The beginning of the Soviet aggression on Poland. Soviet troops meet the resistance of the Border Guard Corps (KOP), including "Sarny" Regiment, "Małyńsk" Grouping, "Kleck", "Ludwik", "Sienkiewicze", "Dawigródek" battalions, and Polish Army units (often formed ad hoc, e.g. Reserve Cavalry Brigade Wołkowysk) in many points along the border and deep within the Polish territory, including near Kowel, Sarny, Baranowicze, Dubno, Orany and Tarnopol. In the organization of Polish defense a special role is played by the Deputy Commander of the Border Guard, General Wilhelm Orlik-Rückemann. In the evening, the President of the Republic of Poland, Ignacy Mościcki, and the government of the Republic of Poland cross the border with Romania. The beginning of the Soviet murders of Polish officers and intelligentsia, in which, hand in hand the units of the Soviet army and the NKVD, representatives of national minorities collaborating with the Soviet occupant take part.
The end of Polish resistance on Kępa Oksywska. The commander of the Coastal Defense, Col. Stanisław Dąbek, commanding about 20 soldiers and officers, fights to the end. Wounded, he refuses to go into captivity, and commits suicide.
After the dramatic two-day combat, in which the Soviet army lost several dozen tanks and several hundred soldiers, the defense of Grodno ends. In retaliation, mass murders of the Polish population and prisoners of war are committed.
The surrender of Lwów to the Red Army. The Soviets guaranteed Polish Army officers "personal freedom and inviolability of their personal property", as well as the possibility of going abroad.
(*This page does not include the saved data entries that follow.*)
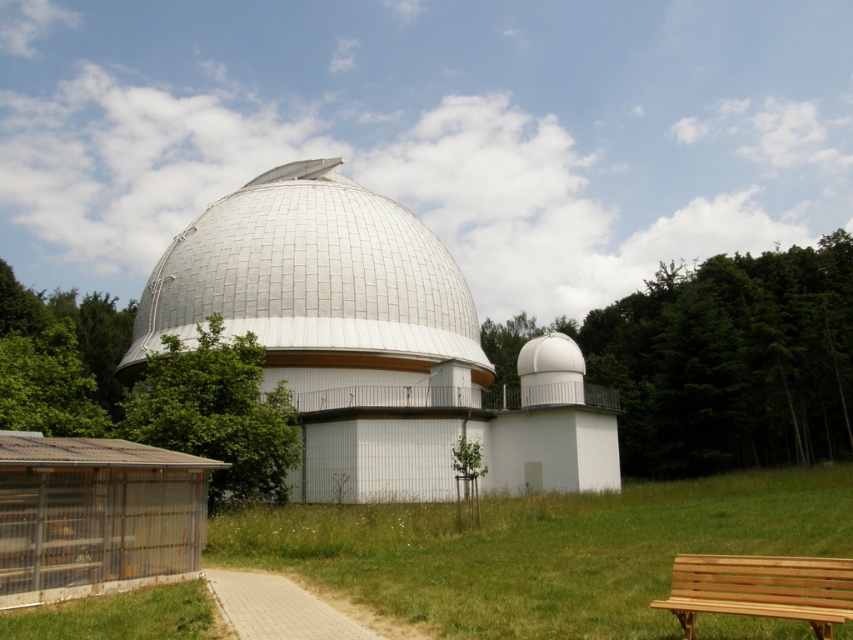
You are standing at the camera position and want to reach the point marked at coordinates (515, 314). The path you need to take is 170.99 meters long. Is this path longer than 150 meters?

Yes, the path to the point marked at coordinates (515, 314) is 170.99 meters long, which is longer than 150 meters.

Consider the image. You are standing at the entrance of the observatory and see two points marked on the pathway leading to the main building. The first point is at coordinates point (535, 506) and the second is at point (595, 321). Which point is nearer to you as you stand at the entrance?

Point (535, 506) is closer to the viewer than point (595, 321), so the first point is nearer to you as you stand at the entrance.

From the picture: You are a visitor approaching the observatory and see the white matte observatory at center and the green leafy tree at left. Which object is closer to the entrance of the observatory?

The white matte observatory at center is closer to the entrance of the observatory than the green leafy tree at left because it is positioned on the right side of the tree, implying it is near the entrance path.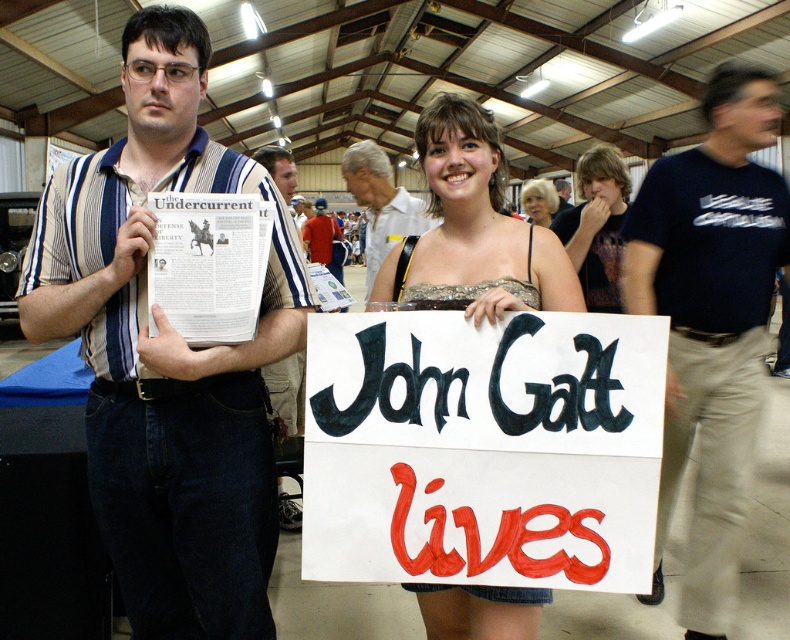
Is white paper sign at center smaller than striped fabric shirt at center?

Correct, white paper sign at center occupies less space than striped fabric shirt at center.

Is white paper sign at center shorter than striped fabric shirt at center?

Correct, white paper sign at center is not as tall as striped fabric shirt at center.

Between point (497, 538) and point (247, 492), which one is positioned in front?

Point (497, 538) is in front.

At what (x,y) coordinates should I click in order to perform the action: click on white paper sign at center. Please return your answer as a coordinate pair (x, y). This screenshot has width=790, height=640. Looking at the image, I should click on (482, 449).

Does white paper sign at center have a larger size compared to smooth blonde hair at center?

Incorrect, white paper sign at center is not larger than smooth blonde hair at center.

Can you confirm if white paper sign at center is wider than smooth blonde hair at center?

No, white paper sign at center is not wider than smooth blonde hair at center.

What are the coordinates of `white paper sign at center` in the screenshot? It's located at (482, 449).

Who is lower down, matte gold dress at center or white shirt at center?

matte gold dress at center is lower down.

Between matte gold dress at center and white shirt at center, which one appears on the right side from the viewer's perspective?

Positioned to the right is matte gold dress at center.

Identify the location of matte gold dress at center. (474, 228).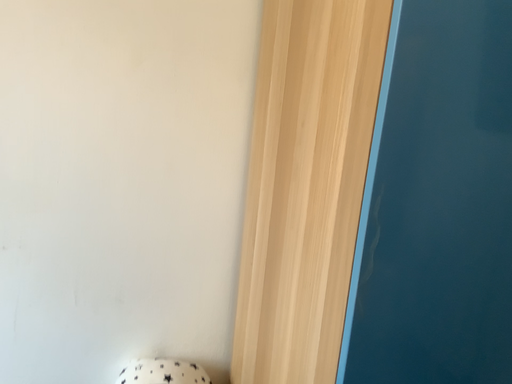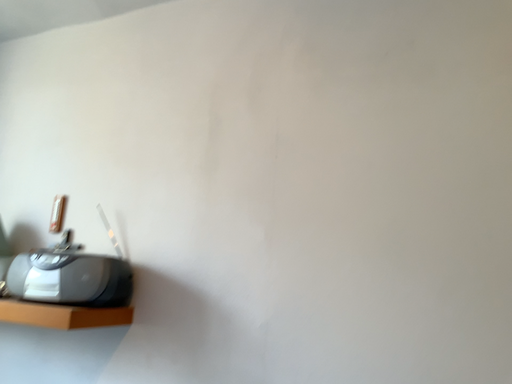
Question: How did the camera likely rotate when shooting the video?

Choices:
 (A) rotated right
 (B) rotated left

Answer: (B)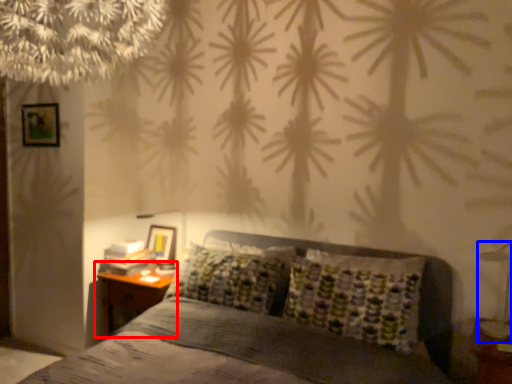
Question: Which object is closer to the camera taking this photo, nightstand (highlighted by a red box) or bedside lamp (highlighted by a blue box)?

Choices:
 (A) nightstand
 (B) bedside lamp

Answer: (B)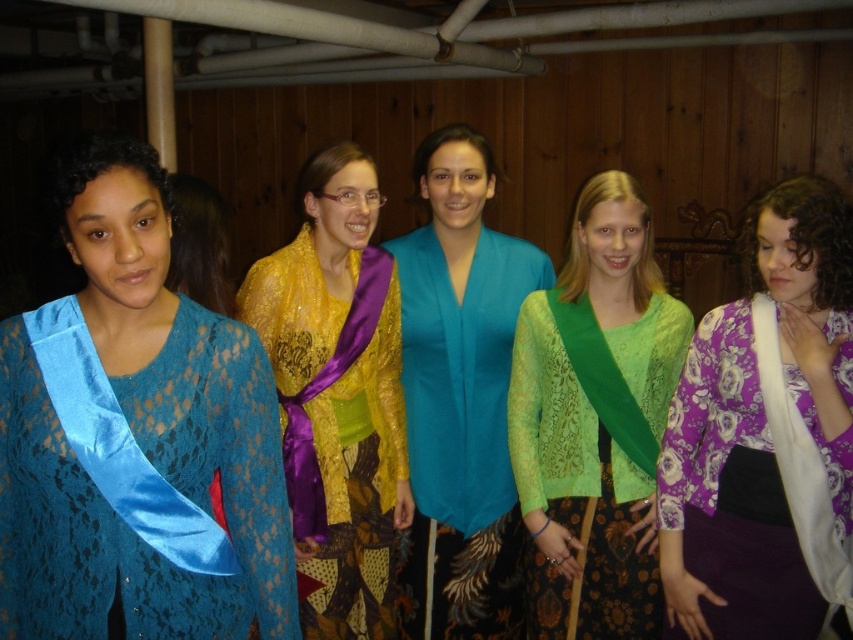
Question: Does blue satin sash at left come in front of green lace sash at center?

Choices:
 (A) no
 (B) yes

Answer: (B)

Question: Which of these objects is positioned farthest from the blue satin sash at left?

Choices:
 (A) green lace sash at center
 (B) shiny purple sash at center

Answer: (A)

Question: Is the position of blue satin sash at left more distant than that of teal satin blouse at center?

Choices:
 (A) no
 (B) yes

Answer: (A)

Question: Which point is closer to the camera?

Choices:
 (A) (619, 474)
 (B) (74, 403)
 (C) (432, 236)
 (D) (312, 317)

Answer: (B)

Question: Estimate the real-world distances between objects in this image. Which object is closer to the blue satin sash at left?

Choices:
 (A) teal satin blouse at center
 (B) purple floral kimono at right
 (C) shiny purple sash at center
 (D) satin blue sash at left

Answer: (D)

Question: Is blue satin sash at left further to the viewer compared to shiny purple sash at center?

Choices:
 (A) no
 (B) yes

Answer: (A)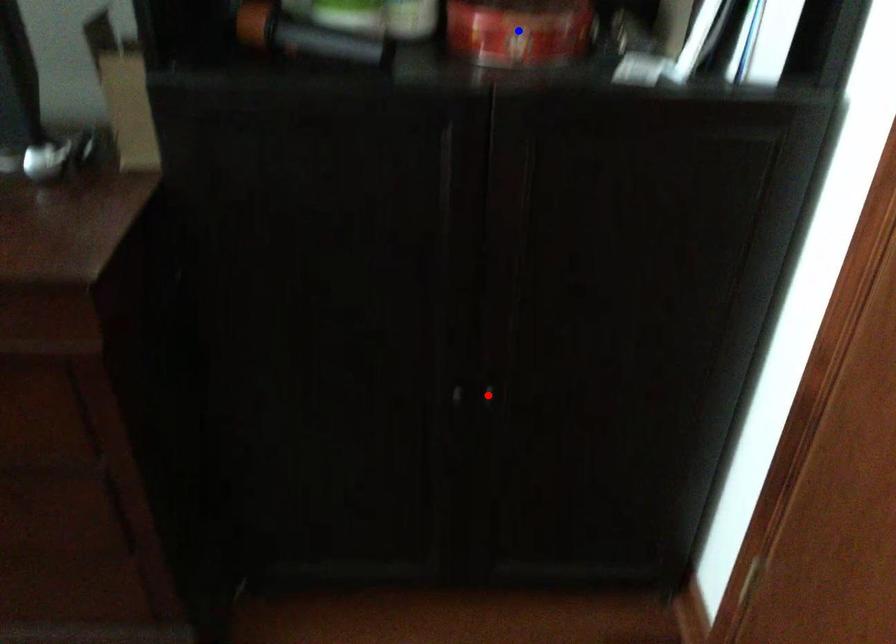
Question: In the image, two points are highlighted. Which point is nearer to the camera? Reply with the corresponding letter.

Choices:
 (A) blue point
 (B) red point

Answer: (A)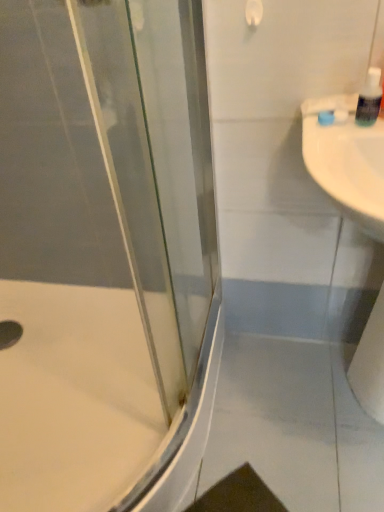
Question: Is white glossy sink at right wider than white glossy bath at lower left?

Choices:
 (A) yes
 (B) no

Answer: (B)

Question: From the image's perspective, is white glossy sink at right beneath white glossy bath at lower left?

Choices:
 (A) no
 (B) yes

Answer: (A)

Question: Is white glossy sink at right in contact with white glossy bath at lower left?

Choices:
 (A) yes
 (B) no

Answer: (B)

Question: Considering the relative positions of white glossy sink at right and white glossy bath at lower left in the image provided, is white glossy sink at right to the left of white glossy bath at lower left from the viewer's perspective?

Choices:
 (A) yes
 (B) no

Answer: (B)

Question: Considering the relative sizes of white glossy sink at right and white glossy bath at lower left in the image provided, is white glossy sink at right smaller than white glossy bath at lower left?

Choices:
 (A) no
 (B) yes

Answer: (B)

Question: Could white glossy bath at lower left be considered to be inside white glossy sink at right?

Choices:
 (A) yes
 (B) no

Answer: (B)

Question: From a real-world perspective, is transparent glass shower door at left on clear plastic soap dispenser at upper right?

Choices:
 (A) yes
 (B) no

Answer: (B)

Question: Is transparent glass shower door at left smaller than clear plastic soap dispenser at upper right?

Choices:
 (A) no
 (B) yes

Answer: (A)

Question: Can you confirm if transparent glass shower door at left is shorter than clear plastic soap dispenser at upper right?

Choices:
 (A) yes
 (B) no

Answer: (B)

Question: Is transparent glass shower door at left taller than clear plastic soap dispenser at upper right?

Choices:
 (A) yes
 (B) no

Answer: (A)

Question: Considering the relative sizes of transparent glass shower door at left and clear plastic soap dispenser at upper right in the image provided, is transparent glass shower door at left bigger than clear plastic soap dispenser at upper right?

Choices:
 (A) yes
 (B) no

Answer: (A)

Question: Is transparent glass shower door at left oriented away from clear plastic soap dispenser at upper right?

Choices:
 (A) yes
 (B) no

Answer: (B)

Question: Can you confirm if white glossy sink at right is taller than white matte toilet paper at right?

Choices:
 (A) no
 (B) yes

Answer: (A)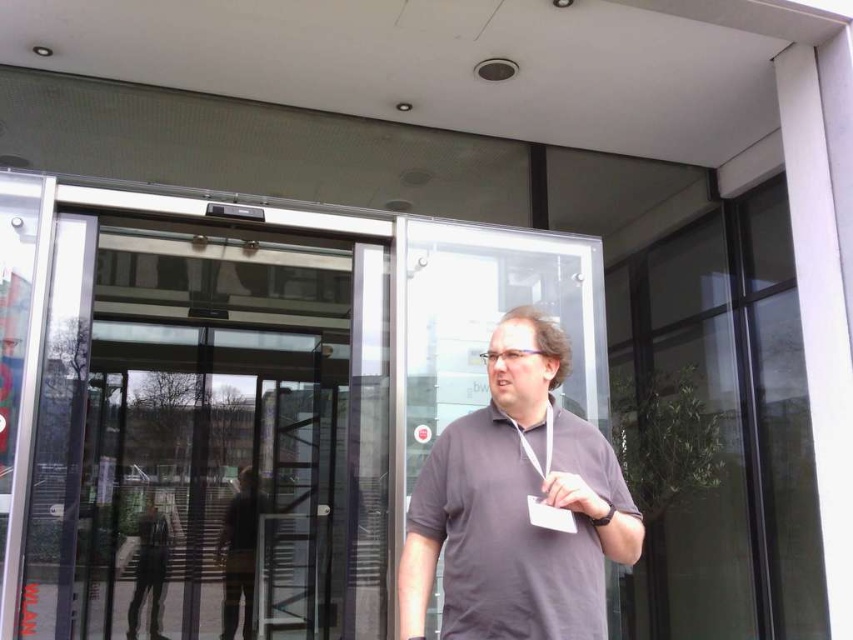
Is transparent glass door at center to the left of matte gray wristwatch at center from the viewer's perspective?

Indeed, transparent glass door at center is positioned on the left side of matte gray wristwatch at center.

Does transparent glass door at center have a greater width compared to matte gray wristwatch at center?

Yes, transparent glass door at center is wider than matte gray wristwatch at center.

Does point (115, 506) come closer to viewer compared to point (596, 518)?

No, (115, 506) is behind (596, 518).

You are a GUI agent. You are given a task and a screenshot of the screen. Output one action in this format:
    pyautogui.click(x=<x>, y=<y>)
    Task: Click on the transparent glass door at center
    The width and height of the screenshot is (853, 640).
    Given the screenshot: What is the action you would take?
    [204, 481]

Who is more distant from viewer, (525, 589) or (590, 492)?

The point (590, 492) is more distant.

Does gray matte shirt at center appear under matte gray wristwatch at center?

Incorrect, gray matte shirt at center is not positioned below matte gray wristwatch at center.

Between point (520, 541) and point (558, 476), which one is positioned in front?

Positioned in front is point (558, 476).

Locate an element on the screen. This screenshot has height=640, width=853. gray matte shirt at center is located at coordinates (514, 506).

Does point (154, 536) come in front of point (582, 516)?

That is False.

Does transparent glass door at center have a lesser width compared to gray matte shirt at center?

No.

Which is in front, point (96, 561) or point (550, 545)?

Point (550, 545)

Find the location of `transparent glass door at center`. transparent glass door at center is located at coordinates (204, 481).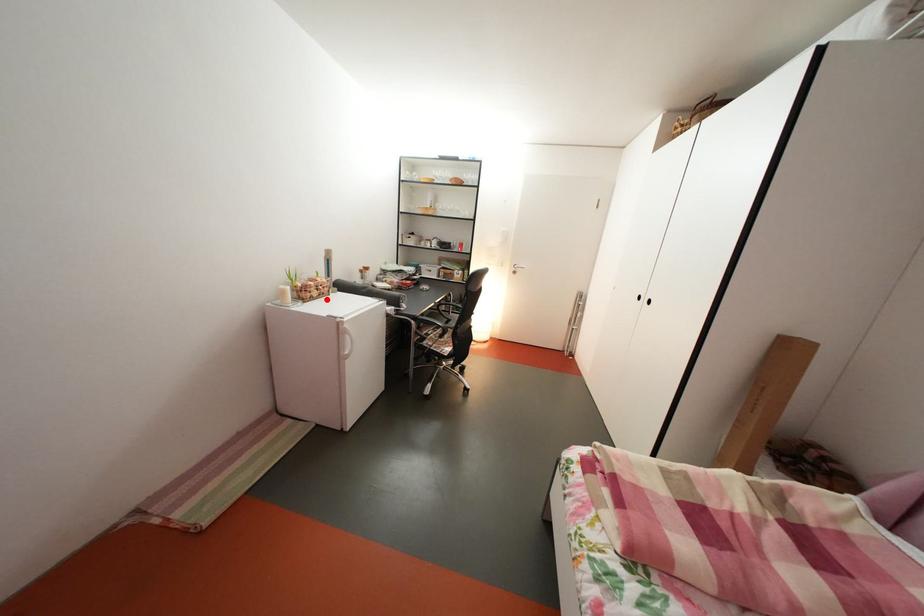
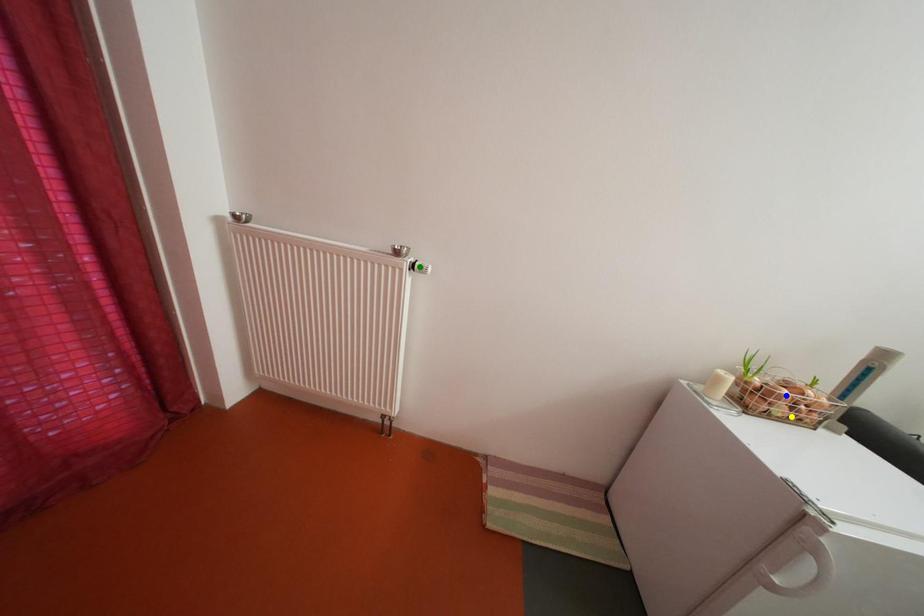
Question: I am providing you with two images of the same scene from different viewpoints. A red point is marked on the first image. You are given multiple points on the second image. Which point in image 2 is actually the same real-world point as the red point in image 1?

Choices:
 (A) yellow point
 (B) blue point
 (C) green point

Answer: (A)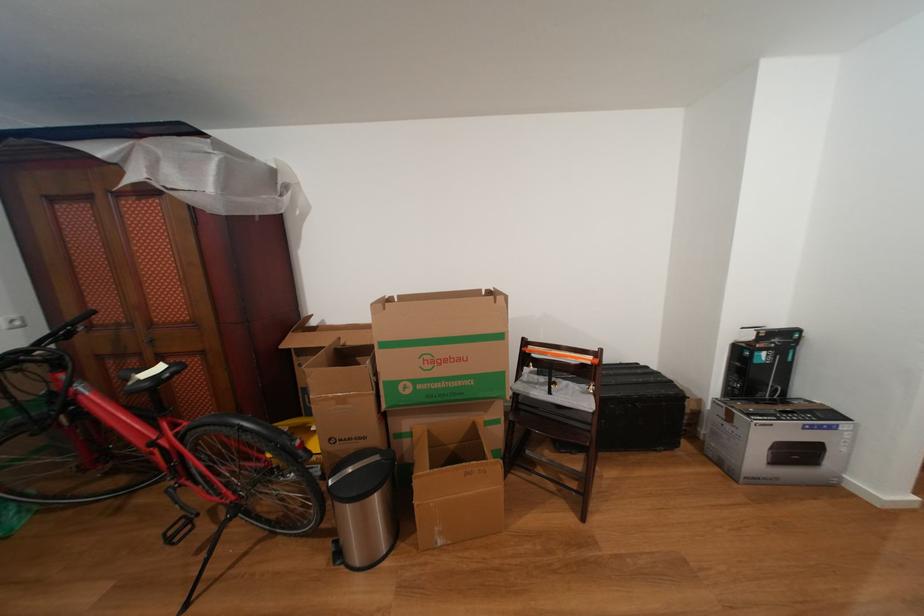
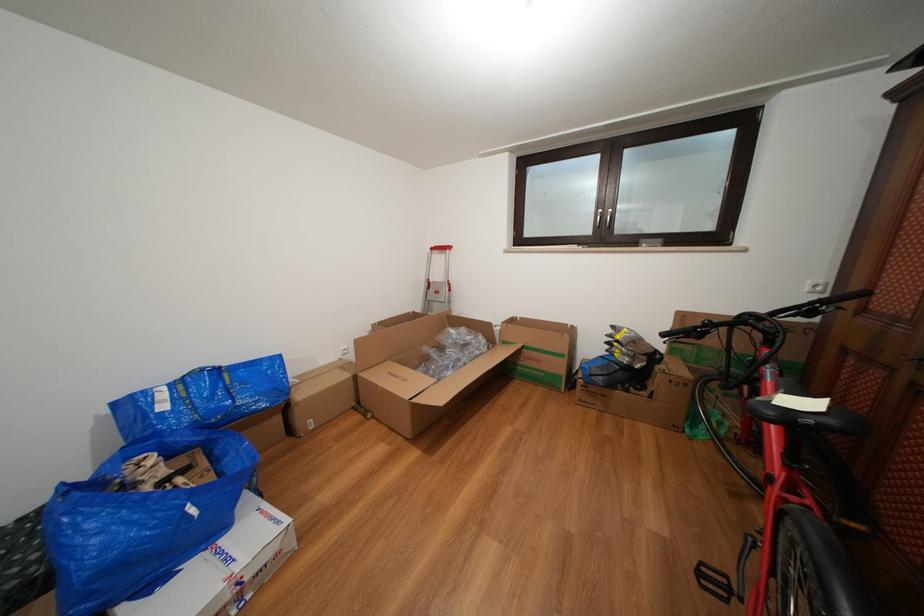
Find the pixel in the second image that matches point 177,546 in the first image.

(708, 578)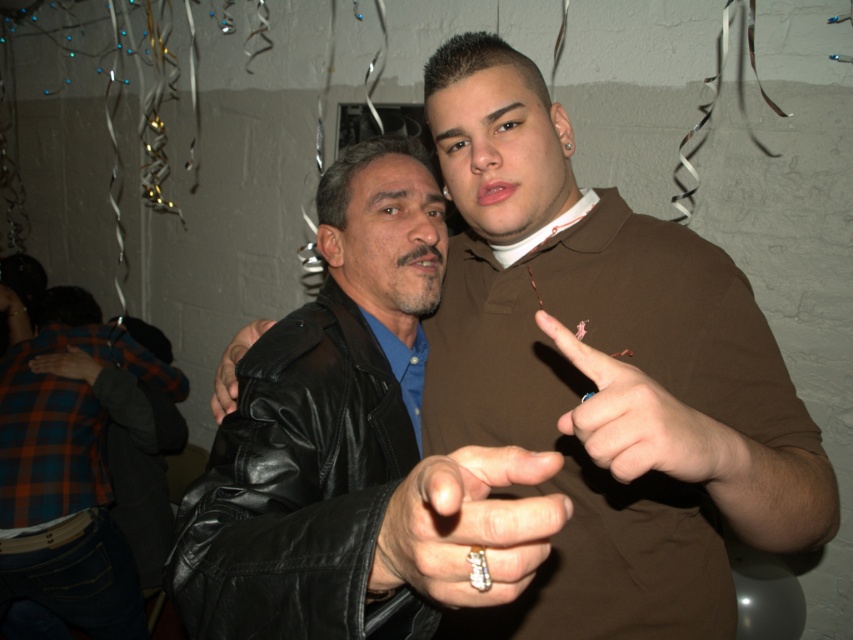
Question: Which point is closer to the camera taking this photo?

Choices:
 (A) (344, 627)
 (B) (73, 346)
 (C) (15, 429)
 (D) (645, 468)

Answer: (A)

Question: Estimate the real-world distances between objects in this image. Which object is farther from the black leather jacket at left?

Choices:
 (A) brown leather jacket at center
 (B) plaid fabric hand at lower left
 (C) black leather jacket at center

Answer: (B)

Question: Is gold metallic ring at center to the left of black leather jacket at left from the viewer's perspective?

Choices:
 (A) no
 (B) yes

Answer: (A)

Question: Based on their relative distances, which object is farther from the plaid fabric hand at lower left?

Choices:
 (A) leather jacket at left
 (B) smooth brown leather hand at center
 (C) black leather jacket at left
 (D) gold metallic ring at center

Answer: (D)

Question: Does leather jacket at left have a larger size compared to smooth brown leather hand at center?

Choices:
 (A) yes
 (B) no

Answer: (A)

Question: Can you confirm if gold metallic ring at center is positioned to the left of smooth brown leather hand at center?

Choices:
 (A) no
 (B) yes

Answer: (B)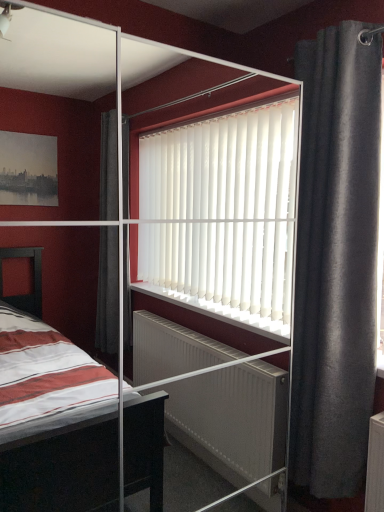
Question: From the image's perspective, is dark gray fabric curtain at right above or below transparent glass screen door at center?

Choices:
 (A) above
 (B) below

Answer: (A)

Question: Would you say dark gray fabric curtain at right is to the left or to the right of transparent glass screen door at center in the picture?

Choices:
 (A) left
 (B) right

Answer: (B)

Question: Relative to transparent glass screen door at center, is dark gray fabric curtain at right in front or behind?

Choices:
 (A) front
 (B) behind

Answer: (B)

Question: Would you say transparent glass screen door at center is to the left or to the right of dark gray fabric curtain at right in the picture?

Choices:
 (A) left
 (B) right

Answer: (A)

Question: Considering the positions of point (271, 93) and point (367, 334), is point (271, 93) closer or farther from the camera than point (367, 334)?

Choices:
 (A) closer
 (B) farther

Answer: (B)

Question: In terms of width, does transparent glass screen door at center look wider or thinner when compared to dark gray fabric curtain at right?

Choices:
 (A) wide
 (B) thin

Answer: (A)

Question: From a real-world perspective, is transparent glass screen door at center above or below dark gray fabric curtain at right?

These were all empty promises. Most of the officers, defenders of Lwów, found themselves in the camp in Starobielsk, and then they were murdered in Kharkiv.
The beginning of the capitulation talks. Gen. Tadeusz Kutrzeba agrees the terms of capitulation of Warsaw with the commander of the German 8th Army, General Johannes Blaskowitz. Gen. Walerian Czuma issues an order to stop fighting in Warsaw. The defence of the capital ends. In Warsaw, a military underground organization is established under the name of the Polish Victory Service (later transformed into the Union of Armed Struggle, ultimately to become the Home Army). It is headed by Gen. Michał Karaszewicz-Tokarzewski
The signing in Moscow of a treaty on borders and friendship between the Third Reich and the USSR along with a secret protocol establishing the borders between the two countries. Three additional protocols were added to the agreement, the third one containing the following statement: „Both parties will tolerate no Polish agitation in their territories which affects the territories of the other party. They will suppress in their territories all beginnings of such agitation and inform each other concerning suitable measures for this purpose.” (Secret Additional Protocol to German-Soviet Treaty on Borders and Friendship) The signing of the act of the capitulation of Warsaw.
The capitulation of Hel.
The last day of fighting near Kock. Hitler reviews a parade of German troops in Aleje Ujazdowskie in Warsaw. The planned attack on the leader of the Third Reich is cancelled.
The capitulation of the Independent Operational Group “Polesie” (SGO “Polesie”).